So here I am kindling an inner light...meditating on who she was, this mother of the love of my life. Priscilla was adept at all kinds of mending. She could sew and from the time Stephen and I set out to make a family, she began her shower of love with home made Christmas tree ornaments that were soft and squishy and something safe for a small child to grab and pull...or a dog. The lower branches of the Christmas tree have been decorated with those old fashioned stuffed toys for 28 years. She made quilts for the boys and mended clothing like a pro. Her mending and fixing of things went branching out in lots of directions. She loved old treasures...antique dolls to dress, old chairs to cane and paint...she had the knack of giving life to old used up items and making them new again. She boldly and bravely took on the family homestead at 1 Middle Street in Marblehead after James died. I like to think of that house as one of her life's Opus creations. She discovered some old wallpapers in the attic and managed to redo the first floor living rooms with a brittle but beautiful old paper that would have driven me crazy to work with. Not her. She patiently painted and hung the paper...prepped walls and spackled holes, glazed windows...there was no aspect of restoring that house that she couldn't handle with a little help from Stephen. She adored working with him on do-it-yourself projects right up until her cognitive abilities began to nosedive. She was accomplished and in those years after Jim died while she worked on Middle St., she really seemed to come home to herself. Even the landscaping bent to her will. I sort of felt like a third wheel in the home decorating field and though I grit my teeth and plod through the painting and cleaning that always needs to be done, I can't say it's my favorite activity.
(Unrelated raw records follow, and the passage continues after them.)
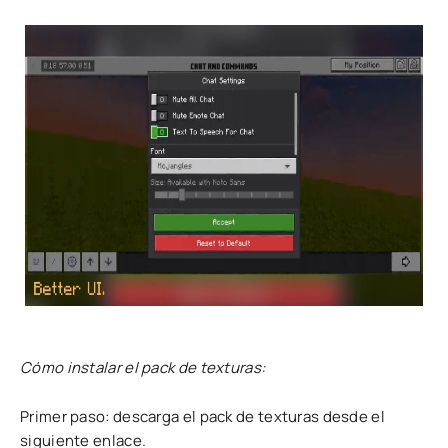
Cómo instalar el pack de texturas:
Primer paso: descarga el pack de texturas desde el
siguiente enlace.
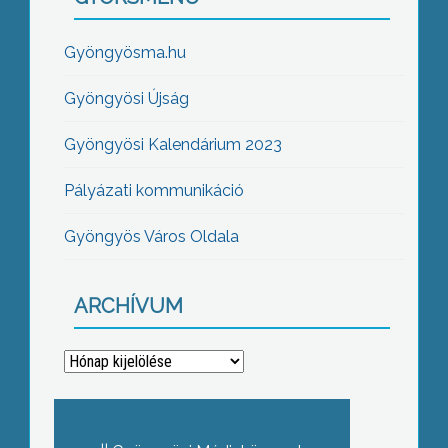
Gyöngyösma.hu
Gyöngyösi Újság
Gyöngyösi Kalendárium 2023
Pályázati kommunikáció
Gyöngyös Város Oldala
ARCHÍVUM
Archívum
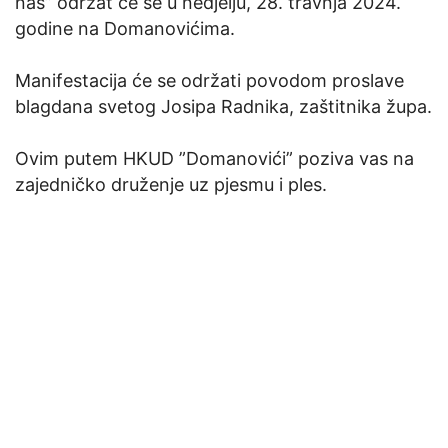
nas” održat će se u nedjelju, 28. travnja 2024.
godine na Domanovićima.
Manifestacija će se održati povodom proslave
blagdana svetog Josipa Radnika, zaštitnika župa.
Ovim putem HKUD ”Domanovići” poziva vas na
zajedničko druženje uz pjesmu i ples.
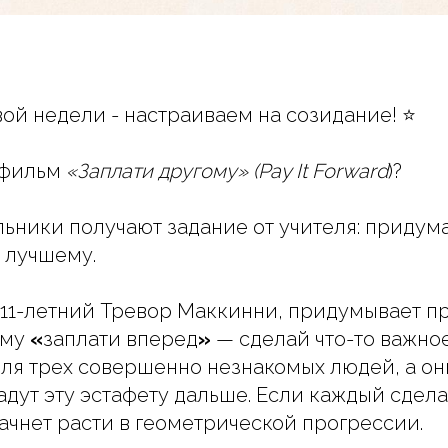
вой недели - настраиваем на созидание! ⭐️
 фильм
«Заплати другому» (Pay It Forward
)?
ьники получают задание от учителя: придум
 лучшему.
 11-летний Тревор Маккинни, придумывает п
ему
«
заплати
вперед
»
— сделай что-то важно
ля трех совершенно незнакомых людей, а они
адут эту эстафету дальше. Если каждый сдел
начнет расти в геометрической прогрессии.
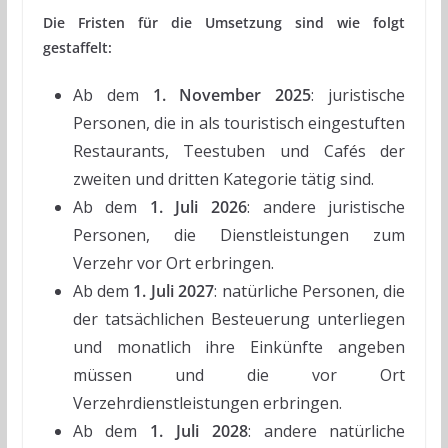
Die Fristen für die Umsetzung sind wie folgt
gestaffelt:
Ab dem
1. November 2025
: juristische
Personen, die in als touristisch eingestuften
Restaurants, Teestuben und Cafés der
zweiten und dritten Kategorie tätig sind.
Ab dem
1. Juli 2026
: andere juristische
Personen, die Dienstleistungen zum
Verzehr vor Ort erbringen.
Ab dem
1. Juli 2027
: natürliche Personen, die
der tatsächlichen Besteuerung unterliegen
und monatlich ihre Einkünfte angeben
müssen und die vor Ort
Verzehrdienstleistungen erbringen.
Ab dem
1. Juli 2028
: andere natürliche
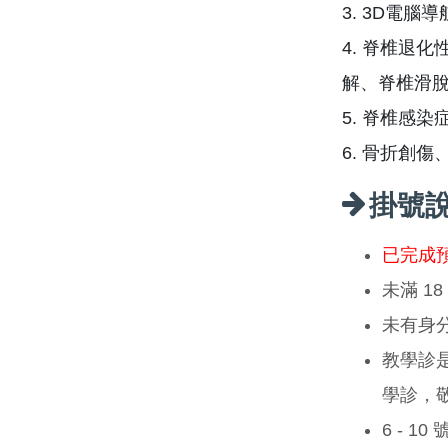
3. 3D電
4. 脊椎退
解、脊椎滑脫
5. 脊椎感
6. 骨折創
掛號
已完成
未滿 1
未有身
教學診
學診，
6 - 1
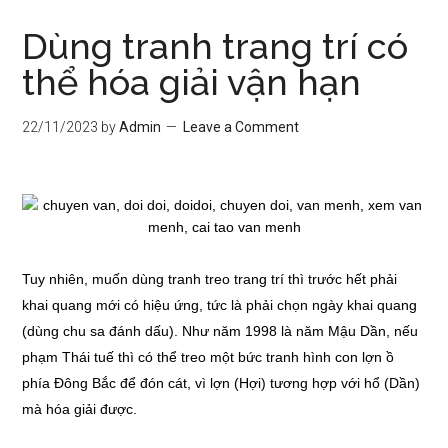
Dùng tranh trang trí có
thể hóa giải vận hạn
22/11/2023
by
Admin
Leave a Comment
Tuy nhiên, muốn dùng tranh treo trang trí thì trước hết phải
khai quang mới có hiệu ứng, tức là phải chọn ngày khai quang
(dùng chu sa đánh dấu). Như năm 1998 là năm Mậu Dần, nếu
phạm Thái tuế thì có thể treo một bức tranh hình con lợn ồ
phía Đông Bắc để đón cát, vì lợn (Hợi) tương hợp với hổ (Dần)
mà hóa giải được.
Priscilla loved her friends and participating in all kinds of recreational activities. She enjoyed her excersise programs, walks, meeting for muffins and coffee and going out to eat. She adored music and dancing and in her later years, she enjoyed several trips to Ireland, the islands and a few cruises as well. She had a restless spirit that moved her...her passion was looking at real estate, buying and then fixing it up. When she ran out of projects, she would dream up another place and move on. Each place she left better than it was when she found it. That was the power of her love...to make a place sing and to fill it with people she loved and good food. For Stephen and I and our two boys, Priscilla was an angel.
She was a tireless Grandma and always happy to watch the boys if Stephen and I had to go someplace. She loved shopping thrift stores and finding bargains that she could pass along to us. Her home with Jim in Sandwich NH was our families favorite place to hang out in the summer...providing endless opportunities for fishing, hiking, swimming and sailing on Bear Camp Pond. She kept us in touch with the wildlife that frequented the area while we dreamed of and prepared a way for ourselves to move to a more rural northcountry. Priscilla supported our dreams and family visions and helped us purchase our first home at a time when owning a home was near impossible and interest rates were up to 18%. She attended most of the passages our boys made through school and sports and she clearly loved us with a large heart.
When she was unable to care for herself independently, she came to Maine to live with us. While she was with us, Stephen built a beautiful new pine apartment in the walkout basement of our home and she helped him by holding up the boards as he nailed them. She was always ready to lend her hands to help with all kinds of projects. We had visions of her living out her life with us assisting her in daily activities. This dream wasn't meant to be and after 6 months, it was clear that her needs were more than we could provide for and her dementia was not going to improve. Sadly we came to the moment of putting her in a home...something she repeatedly begged us not to do. She had witnessed the slow death of her own mother by dementia and made us promise we wouldn't do the home thing to her. She was always in the market for a little place of her own but I'm afraid living at Ledgeview was not her idea of a nice little place. The move broke all of our hearts.
As we sat with her in her last moments, I found myself saying I'm sorry...hoping for her forgiveness. Stephen and I both struggled with the guilt of being responsible for her ending up in the very place she begged us to avoid. There was our desire to be angels for her and then there was the reality and magnitude of her care. I know in her dementia, she was unable to forgive us. But Sunday night into Monday Morning, perhaps her oversoul hovered above because when it came to the moment of saying Goodbye, I felt forgiven and realized she would have hated it if we had given up the flow of our own lives to make her disease the centerpiece of all of our lives. I also found myself saying Thank You...because her other life's work was the sustaining nurturance of my beloved for in her relationship to him, he was able to know and love me.
So today, as the fire burns...I allow myself to go deeply into my gratitude for Priscilla's life and to see the parchment skinned hands that touched our lives with grace and beauty and love. She has taught me about the thread that connects heart to heart...the tiniest filament that sends instant communication to those that are part of us. Her timing was impeccable and all 4 of us were able to sit beside her during her last moments before she let go. I only hope we were her angels at long last.